When I started writing my book Living Networks in early 2002 I thought that it was important to demonstrate that the concept of ‘living networks’ was not just a metaphor, but a reality: we, together with the networks that connect us, are literally a new life form.

To show this I drew on the literature on autopoiesis, which was proposed as a new way of understanding the nature of life, and wrote a lengthy introduction to the book. My editor, very rightly, thought it was the wrong way to begin the book, and the introduction never saw the light of day.

This morning when someone mentioned living networks to me I remembered that this was a literal phrase that I had never explained, so here is the introduction, seen for the first time. We are indeed part of an emerging higher-order life form, and that is a wonderful thing…
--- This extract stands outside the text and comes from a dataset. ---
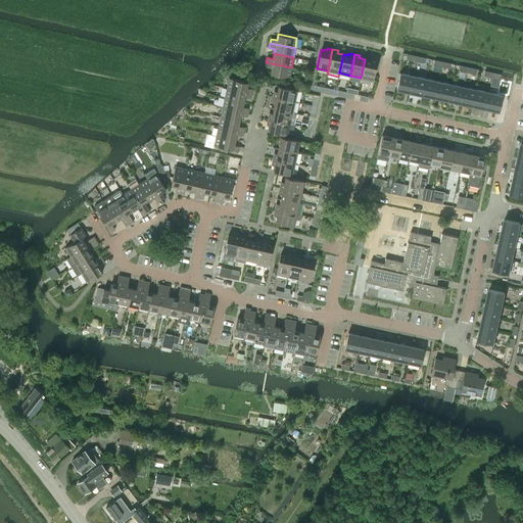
[(411,63),(416,64),(418,56),(409,54),(408,58),(412,59),(411,63)]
Introduction: How Connectivity is Bringing Our World to Life:

We who are privileged to be alive today are participating in the birth of a new lifeform: the global networks. All the talk of the “new economy” in the late 1990s reflected many of the changes at play in our world. In truth they may well have underestimated the importance of the juncture we are at, which represents a complete change in the nature of society and business. Since the dawn of humanity people have been the dominant force on our planet, for better and—sometimes—for worse. Now people as individuals are being transcended by a higher-order lifeform, which is connecting and merging most of the people and all the digital devices on the planet into a single entity.